Bergfalk found the same pattern on the 8th-grade NAEP reading test. The percentage of African American kids in DCPS taking the test dropped from 59 percent of test takers to 43 percent of test takers, which is why there was a statistically significant four-point increase overall from 2007 to 2009, but no statistically significant increase for any racial/ethnic subgroup. The overall increase, like that on the 4th-grade test, was again the result of a change in demographics rather than an increase in student achievement.
When DCPS released the results of local assessments in July 2010, the district touted what it called “unparalleled progress” in secondary school results. But at the elementary level, scores took a hit—in some schools dropping by more than 30 percent the past two years. Students in half of all D.C. public schools performed worse in the 2010 assessments than they did in 2009.
The Price of Autocratic Reform
In a Feb. 1, 2010, article, the Washington Post reported that approval ratings for Mayor Fenty and his schools chief had dropped precipitously. The poll showed Chancellor Rhee’s approval rating had sunk from 59 percent of residents in January 2008 to 43 percent in early 2010.
The numbers are crucial for Fenty: The mayor is up for reelection this fall, and the race is being cast as hinging on public support for his school reform agenda. Fenty’s challenger, Vincent Gray, the current chair of the city council, has been a critic of Rhee’s leadership: “We need a mayor who understands that the best way to achieve real and lasting school reform is to involve the community. The best way to help every community in the district is to engage teachers, engage parents, engage principals, and engage students in the decision-making.”
Mary Filardo, director of the 21st Century School Fund, agrees. “School change should be about students, families, and communities taking ownership of their schools. “Although there is the illusion that parents may have more access—that Michelle Rhee will answer their emails—there is meager civic life around the public schools.”

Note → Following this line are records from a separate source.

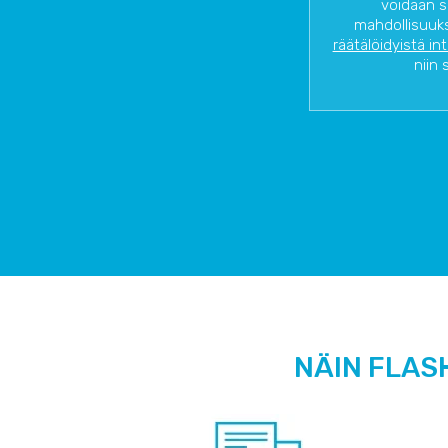
voidaan s
mahdollisuuks
räätälöidyistä in
niin 
NÄIN FLAS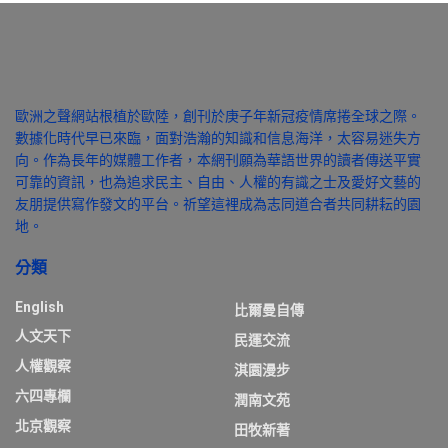
歐洲之聲網站根植於歐陸，創刊於庚子年新冠疫情席捲全球之際。
數據化時代早已來臨，面對浩瀚的知識和信息海洋，太容易迷失方
向。作為長年的媒體工作者，本網刊願為華語世界的讀者傳送平實
可靠的資訊，也為追求民主、自由、人權的有識之士及愛好文藝的
友朋提供寫作發文的平台。祈望這裡成為志同道合者共同耕耘的園
地。
分類
English
比爾曼自傳
人文天下
民運交流
人權觀察
淇園漫步
六四專欄
潤南文苑
北京觀察
田牧新著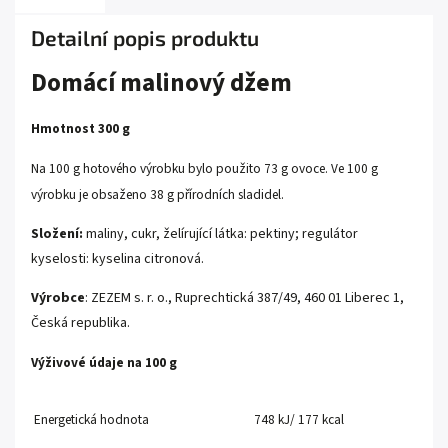
Detailní popis produktu
Domácí malinový džem
Hmotnost 300 g
Na 100 g hotového výrobku bylo použito 73 g ovoce. Ve 100 g
výrobku je obsaženo 38 g přírodních sladidel.
Složení:
maliny, cukr, želírující látka: pektiny; regulátor
kyselosti: kyselina citronová.
Výrobce
: ZEZEM s. r. o., Ruprechtická 387/49, 460 01 Liberec 1,
Česká republika.
Výživové údaje na 100 g
Energetická hodnota
748 kJ/ 177 kcal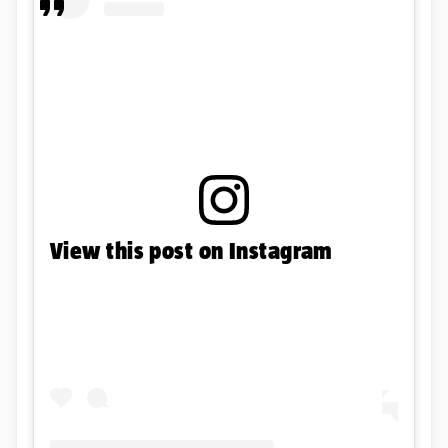
View this post on Instagram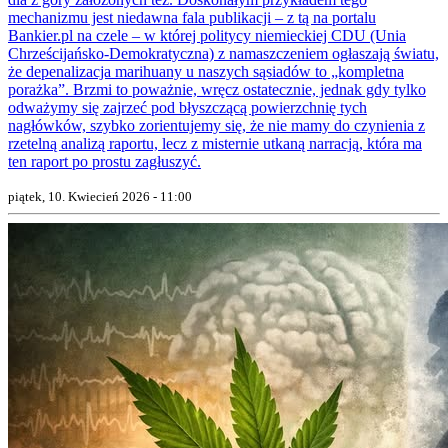
mechanizmu jest niedawna fala publikacji – z tą na portalu
Bankier.pl na czele – w której politycy niemieckiej CDU (Unia
Chrześcijańsko-Demokratyczna) z namaszczeniem ogłaszają światu,
że depenalizacja marihuany u naszych sąsiadów to „kompletna
porażka”. Brzmi to poważnie, wręcz ostatecznie, jednak gdy tylko
odważymy się zajrzeć pod błyszczącą powierzchnię tych
nagłówków, szybko zorientujemy się, że nie mamy do czynienia z
rzetelną analizą raportu, lecz z misternie utkaną narracją, która ma
ten raport po prostu zagłuszyć.
piątek, 10. Kwiecień 2026 - 11:00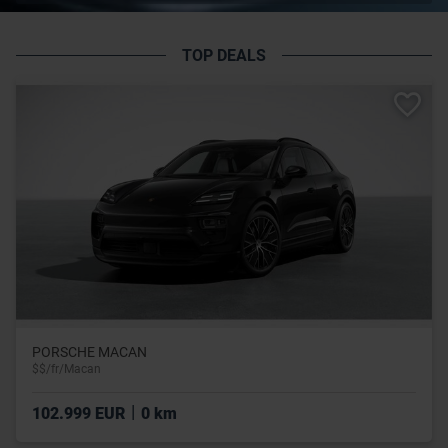
TOP DEALS
PORSCHE MACAN
$$/fr/Macan
|
102.999 EUR
0 km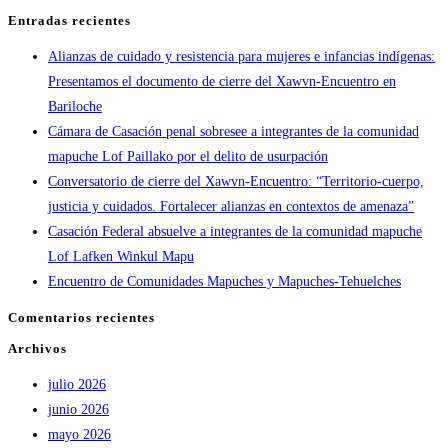
Entradas recientes
Alianzas de cuidado y resistencia para mujeres e infancias indígenas:
Presentamos el documento de cierre del Xawvn-Encuentro en
Bariloche
Cámara de Casación penal sobresee a integrantes de la comunidad
mapuche Lof Paillako por el delito de usurpación
Conversatorio de cierre del Xawvn-Encuentro: “Territorio-cuerpo,
justicia y cuidados. Fortalecer alianzas en contextos de amenaza”
Casación Federal absuelve a integrantes de la comunidad mapuche
Lof Lafken Winkul Mapu
Encuentro de Comunidades Mapuches y Mapuches-Tehuelches
Comentarios recientes
Archivos
julio 2026
junio 2026
mayo 2026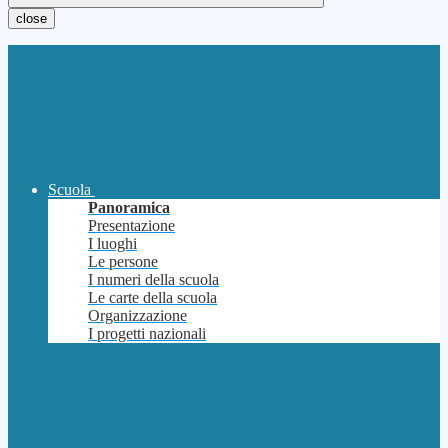
close
Scuola
Panoramica
Presentazione
I luoghi
Le persone
I numeri della scuola
Le carte della scuola
Organizzazione
I progetti nazionali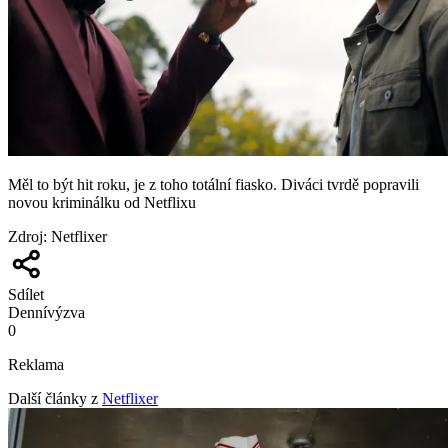
Měl to být hit roku, je z toho totální fiasko. Diváci tvrdě popravili
novou kriminálku od Netflixu
Zdroj
:
Netflixer
Sdílet
Denní
výzva
0
Reklama
Další články z
Netflixer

Cathy Reilly, who leads the Senior High School Alliance of Parents, Principals, and Educators, notes: “It’s not an empowering model. . . . The players in the system—parents, teachers, and principals—are supposed to understand that things are being ‘fixed’ and to get with the program, or get out.”
For many parents and teachers, the problem with Rhee’s approach was best summed up by Diane Ravitch, former undersecretary at the Department of Education under President George H.W. Bush. Ravitch, speaking at a reception in D.C. last spring, was asked what she thought of D.C. school reform. Ravitch responded with the timeless adage, “It’s difficult to win a war when you’re firing on your own troops.”